El reciente acuerdo comercial firmado entre Estados Unidos y el Reino Unido ha generado un intenso debate sobre las verdaderas intenciones proteccionistas de la administración de Donald Trump. Lejos de representar un avance hacia el libre comercio, el tratado consolida una postura que castiga el intercambio internacional en lugar de fomentarlo.
Puntos clave del acuerdo
- Aumento del arancel general: La medida más crítica es que, fuera de partidas específicas, la inmensa mayoría de las exportaciones británicas hacia EE. UU. verán sus aranceles incrementados hasta un 10%, una cifra significativamente superior al 2,5% - 3% que existía anteriormente.
- El caso de los automóviles: Anteriormente, el arancel para vehículos era del 2,5%. Bajo este acuerdo, aunque hay una reducción temporal respecto al 25% impuesto previamente, el nuevo impuesto queda fijado en un 10%, lo que representa una multiplicación de los costes comerciales.
- Excepciones selectivas: Se ha logrado un desarme arancelario mutuo únicamente en productos muy específicos, tales como:
- Carne de ternera: Intercambio libre de aranceles bajo cuotas (13.000 toneladas).
- Etanol: Eliminación de aranceles estadounidenses a la exportación.
- Acero y Aluminio: Si bien se busca regresar a una situación de 0% de arancel, esto simplemente restaura las condiciones previas a la guerra comercial, sin suponer una mejora real sobre el statu quo inicial.

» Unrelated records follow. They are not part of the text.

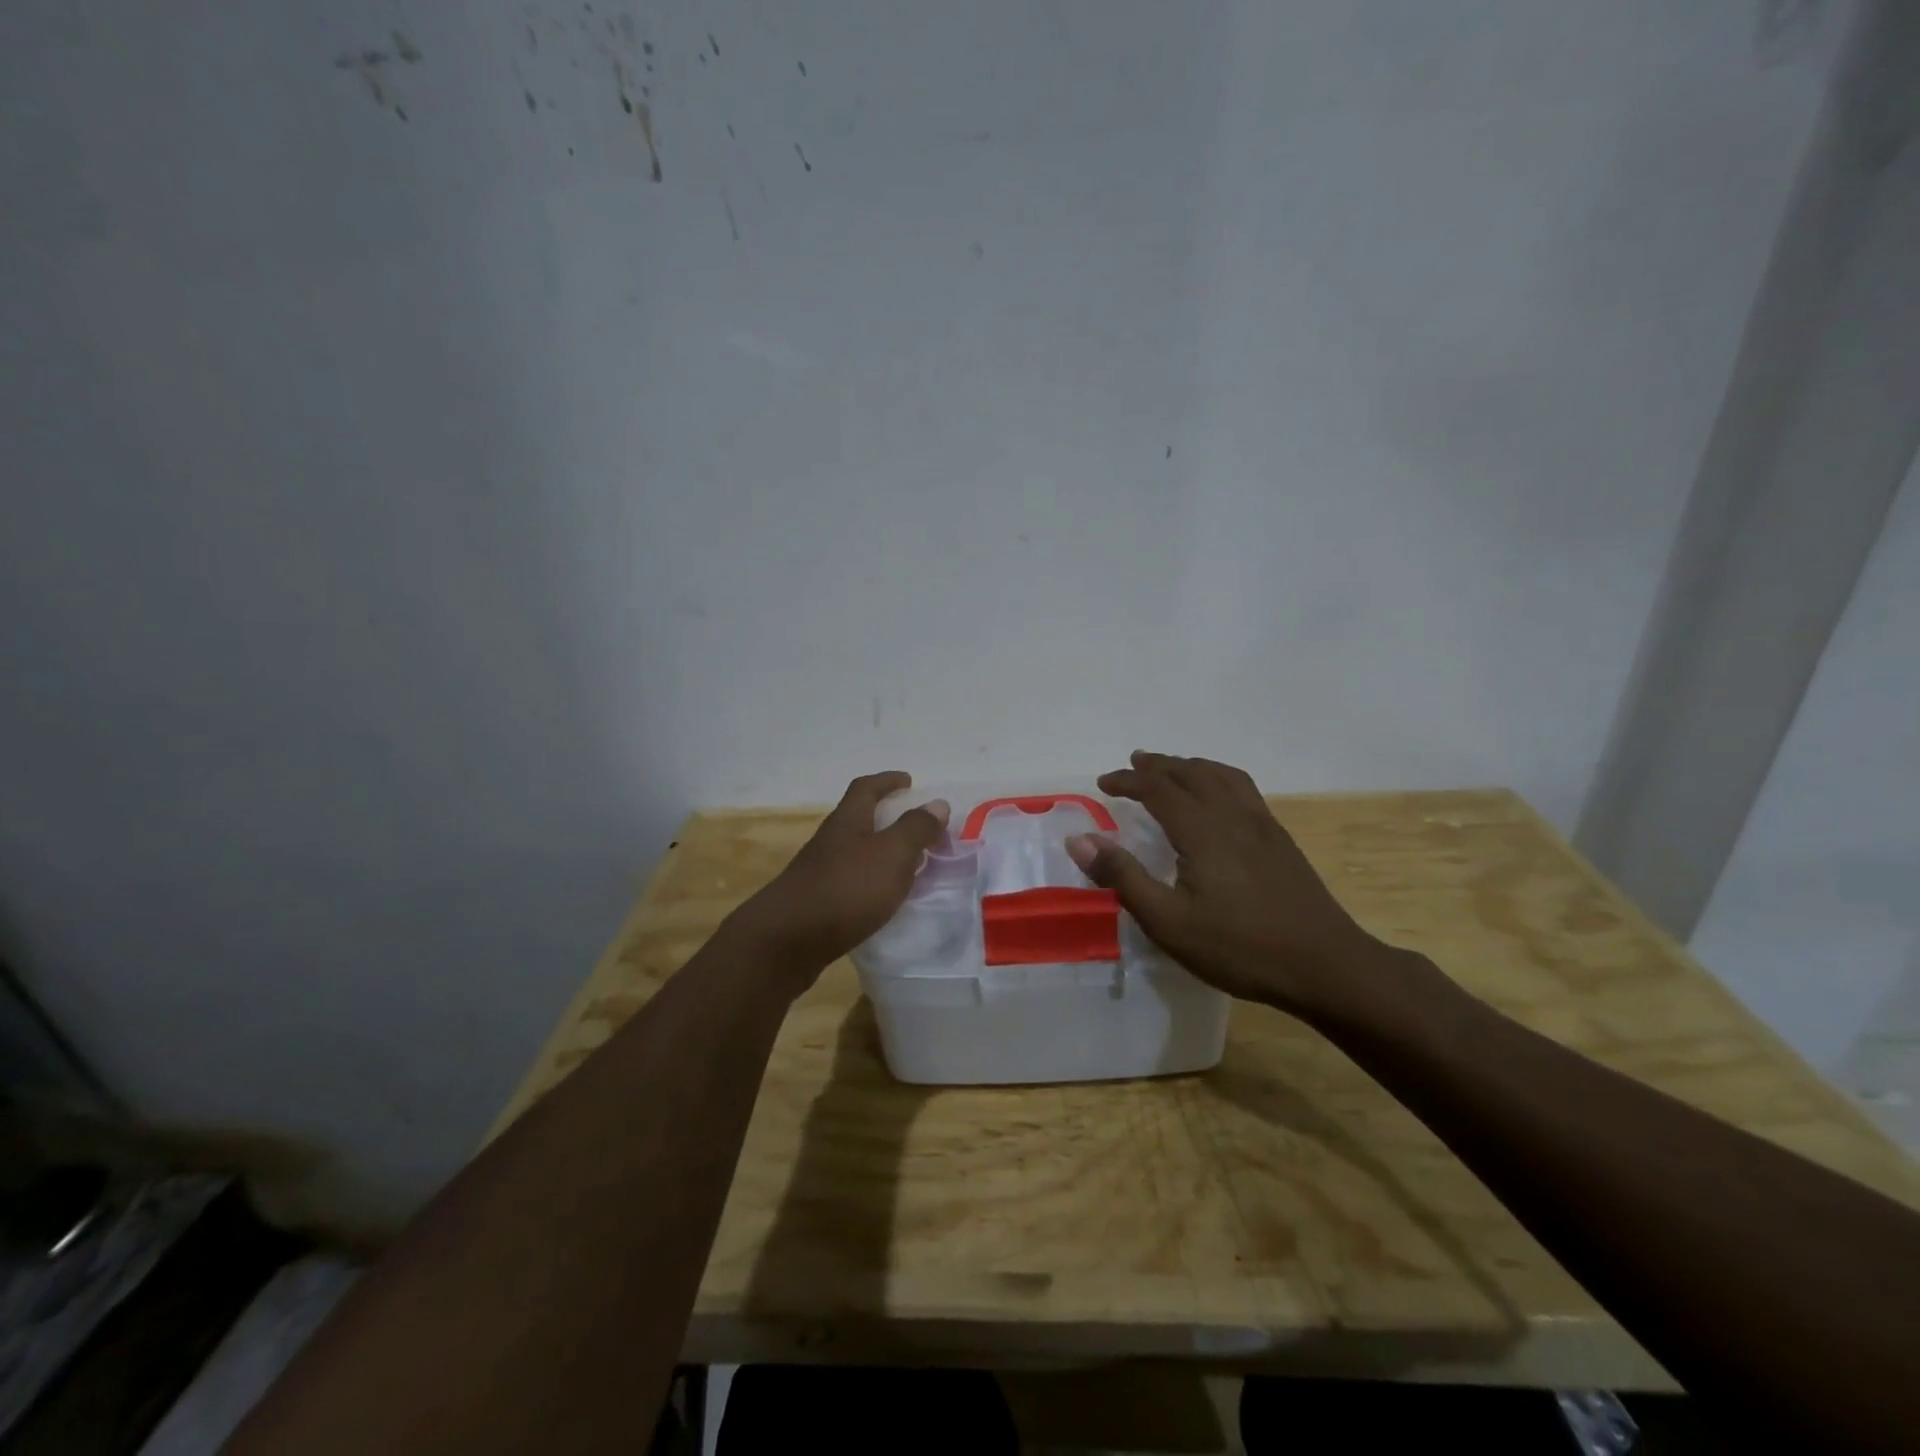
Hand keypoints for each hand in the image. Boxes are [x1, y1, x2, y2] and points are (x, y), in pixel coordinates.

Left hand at [727, 772, 949, 988]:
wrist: (786, 941)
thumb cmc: (845, 889)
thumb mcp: (891, 854)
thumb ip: (916, 829)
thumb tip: (937, 803)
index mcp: (848, 821)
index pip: (866, 788)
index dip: (888, 781)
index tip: (908, 781)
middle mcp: (831, 841)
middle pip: (860, 820)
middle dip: (889, 820)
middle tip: (919, 830)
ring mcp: (820, 873)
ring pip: (857, 853)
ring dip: (883, 854)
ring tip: (910, 868)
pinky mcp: (816, 903)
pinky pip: (852, 883)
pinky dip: (872, 883)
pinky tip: (884, 901)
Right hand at [1065, 751, 1395, 1021]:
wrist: (1325, 965)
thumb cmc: (1239, 947)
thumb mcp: (1168, 922)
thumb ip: (1123, 876)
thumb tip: (1079, 839)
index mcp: (1202, 830)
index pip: (1158, 789)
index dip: (1128, 781)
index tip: (1103, 782)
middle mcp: (1232, 815)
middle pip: (1190, 773)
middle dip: (1157, 766)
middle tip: (1132, 765)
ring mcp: (1262, 824)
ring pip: (1221, 775)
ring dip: (1190, 765)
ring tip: (1172, 769)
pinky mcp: (1280, 839)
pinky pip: (1243, 788)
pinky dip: (1218, 777)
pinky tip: (1218, 797)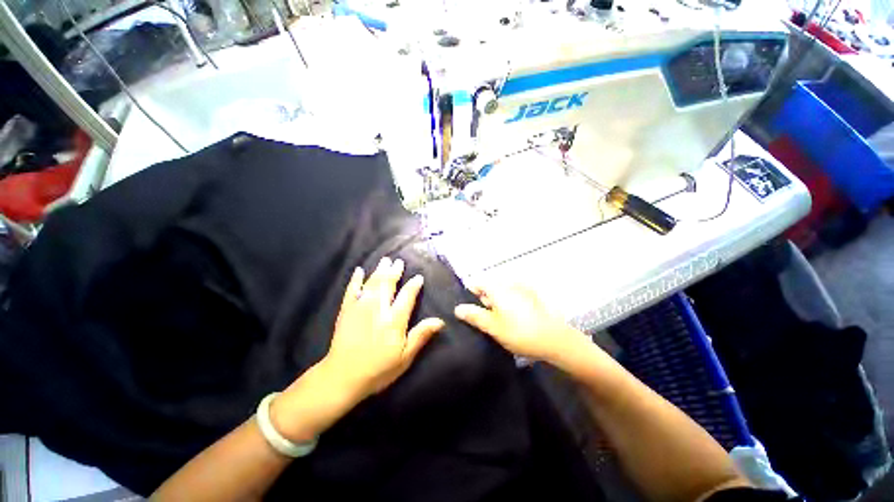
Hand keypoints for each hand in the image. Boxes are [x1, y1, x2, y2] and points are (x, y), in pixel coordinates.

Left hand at [272, 258, 443, 441]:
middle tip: (399, 261)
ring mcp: (360, 307)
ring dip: (380, 270)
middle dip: (395, 272)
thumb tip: (440, 321)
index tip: (418, 277)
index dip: (414, 285)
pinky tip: (359, 271)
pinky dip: (356, 279)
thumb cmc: (378, 369)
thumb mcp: (405, 356)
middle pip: (388, 284)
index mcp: (394, 319)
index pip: (407, 296)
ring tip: (385, 261)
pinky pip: (351, 290)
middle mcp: (378, 308)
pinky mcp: (346, 310)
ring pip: (372, 283)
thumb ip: (421, 335)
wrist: (342, 377)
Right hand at [454, 283, 588, 362]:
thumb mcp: (493, 326)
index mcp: (497, 288)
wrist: (555, 340)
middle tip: (482, 320)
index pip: (476, 283)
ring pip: (501, 294)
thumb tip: (458, 308)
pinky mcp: (531, 297)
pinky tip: (511, 321)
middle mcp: (509, 284)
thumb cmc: (519, 332)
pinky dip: (508, 306)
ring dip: (496, 305)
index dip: (469, 294)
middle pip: (489, 288)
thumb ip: (474, 316)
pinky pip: (512, 298)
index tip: (467, 309)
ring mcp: (521, 289)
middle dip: (483, 302)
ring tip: (496, 323)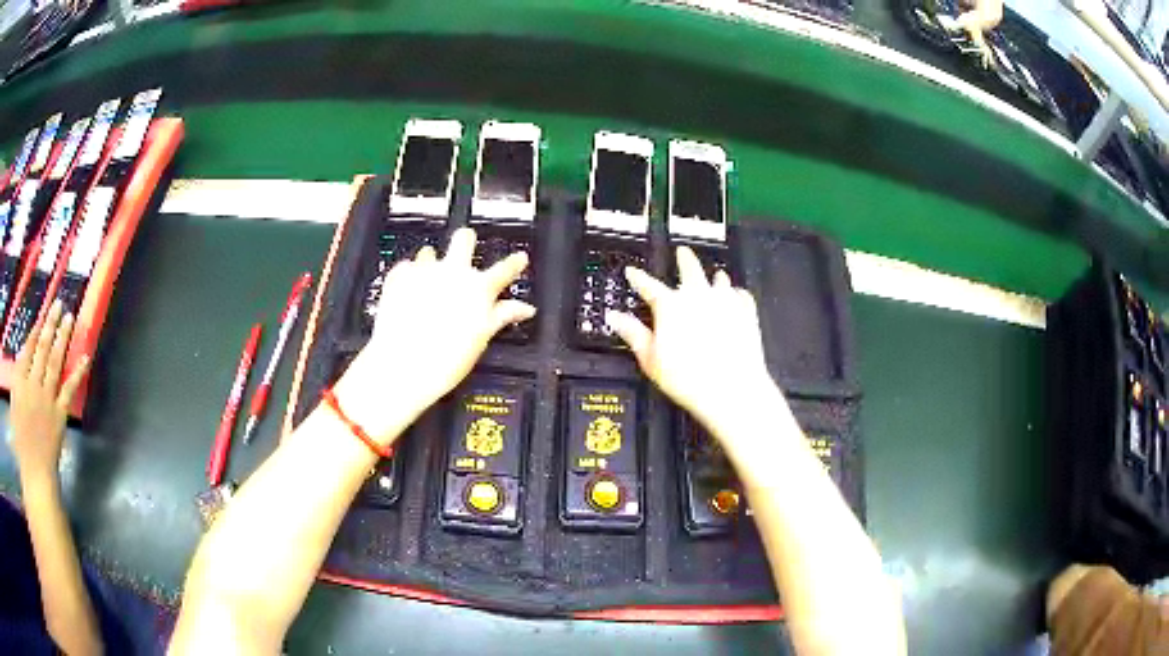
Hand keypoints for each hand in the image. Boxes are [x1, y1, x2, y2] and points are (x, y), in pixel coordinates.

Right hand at [9, 300, 90, 480]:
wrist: (35, 471)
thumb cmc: (21, 442)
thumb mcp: (14, 405)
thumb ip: (18, 382)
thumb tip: (23, 360)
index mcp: (20, 380)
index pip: (28, 348)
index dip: (37, 328)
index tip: (44, 313)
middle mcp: (33, 383)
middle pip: (42, 347)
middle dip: (51, 323)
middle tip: (59, 303)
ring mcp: (47, 397)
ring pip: (55, 360)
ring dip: (62, 337)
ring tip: (70, 317)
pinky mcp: (59, 413)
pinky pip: (69, 388)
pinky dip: (78, 372)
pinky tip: (86, 357)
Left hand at [334, 228, 533, 442]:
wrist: (402, 365)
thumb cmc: (444, 359)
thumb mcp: (481, 338)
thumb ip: (502, 316)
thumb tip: (523, 309)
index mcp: (479, 288)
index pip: (506, 268)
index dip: (515, 262)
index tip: (519, 258)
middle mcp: (454, 272)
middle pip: (464, 239)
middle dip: (466, 241)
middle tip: (465, 250)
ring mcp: (425, 270)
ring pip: (430, 252)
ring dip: (431, 264)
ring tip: (427, 285)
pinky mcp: (399, 276)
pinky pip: (406, 268)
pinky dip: (408, 279)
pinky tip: (407, 295)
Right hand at [605, 246, 775, 438]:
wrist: (731, 388)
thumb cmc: (690, 378)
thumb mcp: (651, 359)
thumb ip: (633, 334)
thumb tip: (616, 318)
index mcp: (670, 305)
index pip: (648, 285)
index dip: (638, 278)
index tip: (633, 272)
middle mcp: (698, 295)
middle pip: (689, 268)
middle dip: (684, 259)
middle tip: (682, 253)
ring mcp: (725, 301)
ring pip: (719, 279)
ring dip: (714, 276)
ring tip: (715, 274)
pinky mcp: (746, 312)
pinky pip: (741, 294)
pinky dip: (737, 294)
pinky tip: (736, 297)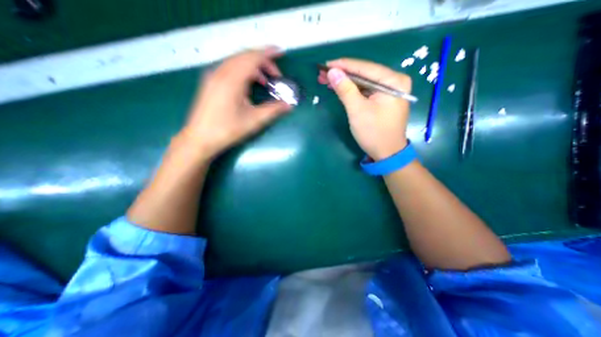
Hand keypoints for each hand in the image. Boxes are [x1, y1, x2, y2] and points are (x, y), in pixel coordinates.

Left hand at [178, 48, 291, 161]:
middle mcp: (220, 72)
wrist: (200, 138)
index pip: (252, 57)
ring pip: (236, 61)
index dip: (268, 53)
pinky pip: (229, 68)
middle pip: (244, 56)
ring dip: (253, 67)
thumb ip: (273, 110)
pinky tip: (249, 85)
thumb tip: (289, 105)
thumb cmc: (228, 130)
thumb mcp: (254, 120)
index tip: (281, 52)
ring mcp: (213, 75)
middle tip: (276, 75)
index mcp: (232, 79)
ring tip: (265, 81)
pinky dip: (243, 71)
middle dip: (263, 61)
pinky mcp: (210, 82)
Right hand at [319, 58, 413, 159]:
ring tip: (326, 80)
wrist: (386, 153)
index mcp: (393, 81)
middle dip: (342, 74)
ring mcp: (389, 90)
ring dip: (345, 82)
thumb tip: (332, 71)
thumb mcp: (357, 111)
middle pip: (363, 73)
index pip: (364, 68)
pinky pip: (365, 90)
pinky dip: (351, 90)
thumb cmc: (373, 133)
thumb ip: (345, 89)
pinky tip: (339, 88)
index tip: (325, 65)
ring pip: (363, 82)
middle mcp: (394, 81)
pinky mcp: (383, 99)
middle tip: (322, 74)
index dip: (343, 65)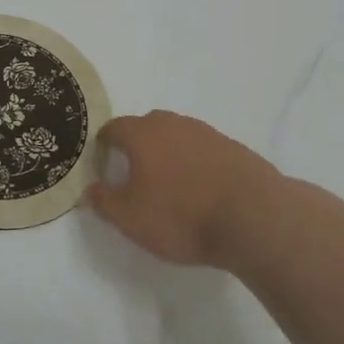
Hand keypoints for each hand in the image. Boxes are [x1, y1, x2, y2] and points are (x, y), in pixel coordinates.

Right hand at [84, 110, 280, 266]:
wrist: (254, 217)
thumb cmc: (182, 216)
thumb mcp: (131, 219)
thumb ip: (104, 202)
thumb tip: (89, 190)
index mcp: (142, 134)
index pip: (113, 128)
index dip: (103, 145)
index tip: (103, 166)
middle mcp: (172, 124)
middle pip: (146, 127)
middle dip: (136, 146)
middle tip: (135, 176)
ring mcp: (205, 132)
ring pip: (176, 136)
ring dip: (168, 154)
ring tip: (170, 185)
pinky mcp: (233, 147)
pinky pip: (202, 149)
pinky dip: (195, 163)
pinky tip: (201, 189)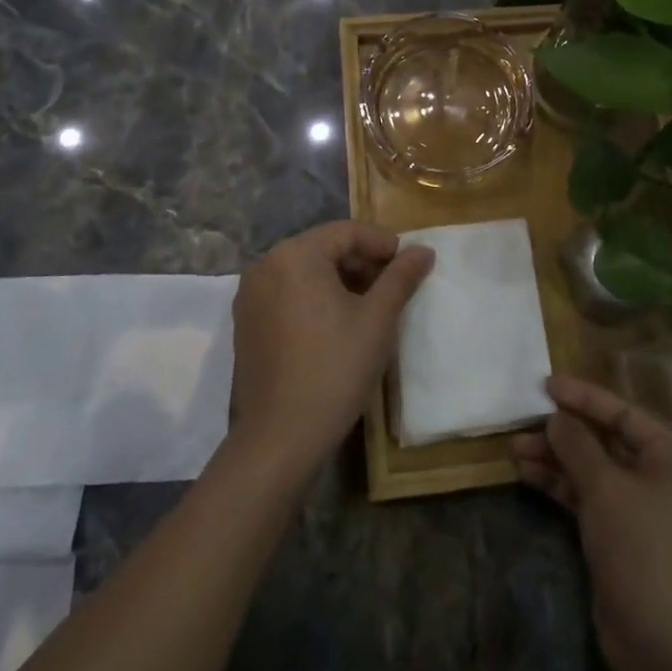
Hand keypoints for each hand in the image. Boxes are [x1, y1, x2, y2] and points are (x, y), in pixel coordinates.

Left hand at [228, 222, 434, 475]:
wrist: (280, 438)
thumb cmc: (334, 369)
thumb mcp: (377, 319)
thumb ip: (401, 277)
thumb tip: (424, 250)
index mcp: (295, 255)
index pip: (347, 232)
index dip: (383, 243)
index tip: (410, 265)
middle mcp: (265, 265)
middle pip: (324, 248)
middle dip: (362, 262)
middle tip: (394, 286)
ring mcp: (250, 295)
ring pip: (306, 272)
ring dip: (341, 280)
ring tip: (371, 306)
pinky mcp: (247, 323)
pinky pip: (288, 293)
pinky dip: (316, 298)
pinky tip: (338, 324)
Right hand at [512, 375, 671, 670]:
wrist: (664, 646)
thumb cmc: (642, 550)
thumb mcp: (606, 488)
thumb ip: (577, 445)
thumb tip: (556, 417)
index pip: (623, 413)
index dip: (584, 397)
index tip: (546, 384)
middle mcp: (662, 477)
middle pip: (606, 440)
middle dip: (564, 433)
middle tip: (523, 422)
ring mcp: (641, 508)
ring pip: (592, 469)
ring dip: (556, 459)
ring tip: (515, 449)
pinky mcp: (621, 536)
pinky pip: (588, 496)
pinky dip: (561, 486)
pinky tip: (528, 475)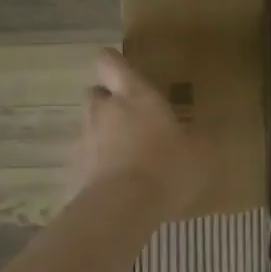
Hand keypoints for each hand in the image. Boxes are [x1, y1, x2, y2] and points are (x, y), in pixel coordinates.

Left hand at [67, 49, 204, 219]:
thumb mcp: (199, 154)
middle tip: (133, 122)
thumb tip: (198, 135)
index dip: (115, 65)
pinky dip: (96, 169)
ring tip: (127, 162)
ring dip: (104, 138)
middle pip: (97, 94)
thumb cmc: (166, 169)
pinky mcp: (71, 170)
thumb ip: (196, 139)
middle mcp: (103, 110)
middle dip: (110, 103)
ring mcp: (83, 140)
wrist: (121, 209)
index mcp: (135, 96)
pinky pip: (84, 162)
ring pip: (90, 129)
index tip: (125, 74)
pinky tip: (115, 188)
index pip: (111, 62)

"El comercio entre Estados Unidos y Reino Unido no se ha abierto, no se ha liberalizado, sino que se ha cerrado, grosso modo, frente a la situación que había antes de Donald Trump."
Conclusión sobre la política comercial
El análisis sugiere que los aranceles no están siendo herramientas temporales para negociar la libertad, sino un mecanismo para endurecer las barreras. Este modelo de acuerdo servirá como patrón para futuras negociaciones, lo que indica un preocupante avance del mercantilismo y el proteccionismo a nivel global bajo el actual mandato presidencial.